- **Exercise set**:
1: In the dataframe protocol discussion, list every method name written with double underscores on both sides, spelled as it appears in the text.
2: From the dataframe protocol discussion, reproduce the part that opens with the words containing "Types: Modin does" and closes with "last 10 years.".
3: Carry on the dataframe protocol discussion from where it stops.

- **Document excerpt**:
┄┄┄┄┄┄┄┄┄┄

Draft strawman data frame "__dataframe__" interchange / data export protocol for discussion
Based on https://discuss.ossdata.org/t/a-dataframe-protocol-for-the-pydata-ecosystem/267, we are discussing a "protocol" method (potentially called __dataframe__) similar to __array__ for data frame-like data. The consensus so far is that this protocol should not force conversions to a particular data frame memory model like pandas. Instead, it may provide access to its metadata and data in the form desired by the user of the __dataframe__ protocol.
Questions:
- What if any arguments should be in the abstract
to_numpymethod (respectively,to_arrowmethod)? - Think about abstract Column API for parametric types like categorical
- What kind of multiple-column-selection and row selection APIs should be added
The APIs proposed here are not intended to be to the exclusion of others -- more APIs can be proposed and added later.
Types: Modin does not enforce types or have its own system of types and does not place requirements on types. I think this is better.
Maybe not surprisingly I think types and schemas are good, and libraries like pandas being a bit "loosey goosey" about type metadata has IMHO caused a lot of problems over the last 10 years.
If the producer of a data frame can expose type metadata without requiring a potentially costly conversion, then it seems reasonable to me to permit this. If you know that a column contains integers you might pass different arguments to to_numpy then if it were strings.
As far as this interface having its "own system of types" -- what would be the alternative, to return the metadata of the internal data representation (e.g. a NumPy dtype)? That seems contrary to the goals of this project, which is to avoid exposing details of the data frame producer to the data frame consumer.
I think the requirements for df[col_name].type can also be relaxed so that a data frame producer can return a "type not indicated" value.
Like above I'm interested to see what consumer projects (that don't want to depend on pandas, say) think about this.
Regarding conversion between different data frames, how would libraries convert between the types? It'd be nice to have an API similar to what __array__ does. What I mean is to have this work, with reasonable overhead, minimal memory copy, and assuming they all implement the proposed DataFrame API:
pd.DataFrame(xarray.DataArray(np.ndarray(...)))
Not sure how easy/challenging it is to make it happen though.
@adrinjalali that is effectively what we are discussing here (starting from https://discuss.ossdata.org/t/a-dataframe-protocol-for-the-pydata-ecosystem/267) -- i.e. thinking about what is the API of the object returned by a __dataframe__ method, so you would have
class XArray:
...
def __dataframe__(self):
# This class implements the API being discussed here
return XArrayDataFrame(self)
The __array__ method returns a numpy.ndarray, but we have to determine what kind of object __dataframe__ returns and what behavior that object has
EDIT: I just added some comments about this to the PR summary for clarity
With respect to a __array__ analog for dataframe, doesn't that necessitate more dedicated methods like a __pandas_dataframe__, __modin_daframe__, etc? The intent of these methods is to give objects control over producing a concrete ndarray. So the concrete dataframe (say pandas.DataFrame's constructor) would need to check the object for a __pandas_dataframe__ implementation and hand of control of the construction to the object with the __pandas_dataframe__ method.

┄┄┄┄┄┄┄┄┄┄

- **Dataset excerpt**:

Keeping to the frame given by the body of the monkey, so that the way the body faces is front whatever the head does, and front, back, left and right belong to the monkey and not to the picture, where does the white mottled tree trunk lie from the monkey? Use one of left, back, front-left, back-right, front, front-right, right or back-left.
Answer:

┄┄┄┄┄┄┄┄┄┄

- **Activity answers**:
1: __dataframe__, __array__, __pandas_dataframe__, __modin_daframe__

2:
Types: Modin does not enforce types or have its own system of types and does not place requirements on types. I think this is better.
Maybe not surprisingly I think types and schemas are good, and libraries like pandas being a bit "loosey goosey" about type metadata has IMHO caused a lot of problems over the last 10 years.

3:
I'd be curious to know if there's value in a more generic __dataframe__ method, and if so what it would produce. Or do we think that consumers of this protocol fall in one of two camps:
- They definitely want a pandas DataFrame regardless of the input, so they call
pd.DataFrame(data). - They want any dataframe-like object, and so they just require that the input be an object implementing this protocol.
I'd be curious to know if there's value in a more generic
__dataframe__method
This is exactly what is being proposed here and what I understood to be the spirit of the discussion in https://discuss.ossdata.org/t/a-dataframe-protocol-for-the-pydata-ecosystem/267. We need to determine what object is returned by __dataframe__ though -- what is in this PR is a proposal for that object's interface.
Both camps of users are served by this.
-
If pandas encounters a foreign object that implements
__dataframe__, thenpd.DataFrame(foreign_object)will work -
Right, if a library wants to accept data frame-like data but not depend on pandas, then they can rather accept any object that has
__dataframe__
I'm still not sure how we can have a unified object returned by __dataframe__ in this scenario. To me, this proposal has two aspects to it, and both are equally important:
The first category is a unified interface for libraries to depend on, which can be used to extract information from the dataframe. Reading feature names, dtypes, etc, is in this category.
The second one is enabling the ecosystem to easily work with one another in an efficient way. If I compare __dataframe__ to __array__, then I'd imagine that the details of how the object is converted to a specific dataframe, should be done in the __datafram__ method, and not the [pandas, xarray, ...] constructor which reads the output of __dataframe__; the same way that numpy expects the output of __array__ to be an ndarray. And to me this needs to be done by the object which implements __dataframe__, since it's the one who knows how to efficiently convert its internal data structures into a given dataframe. So I'd expect for the __dataframe__ to either accept an argument such as pandas, xarray, etc, or to have specialized methods such as __xarray_datarray__, __pandas_dataframe__, etc.
That said, for the dataframes to work nicely with one another, they don't have to implement any of these specialized __*__ methods. They can start by implementing the interface in the first category, and then if such a dataframe is given to pd.DataFrame, the constructor will first check if it has a __pandas_datafram__ implemented, and if not, it will use the public methods to extract the information it needs to create a dataframe.
I hope this makes it a bit more clear on what I meant before.
I think we should be careful about going down the route of having a heavily-overloaded getitem in this interface.
+1
One thing that occurred to me is that the interface is completely column-oriented. But if you have a large file or database with lots of rows, and you read it in row by row, you won't have complete column vectors until you have read everything in, and then you might have some issues with memory.
So my question is whether the interface should define a protocol for creating a DataFrame from row-oriented data.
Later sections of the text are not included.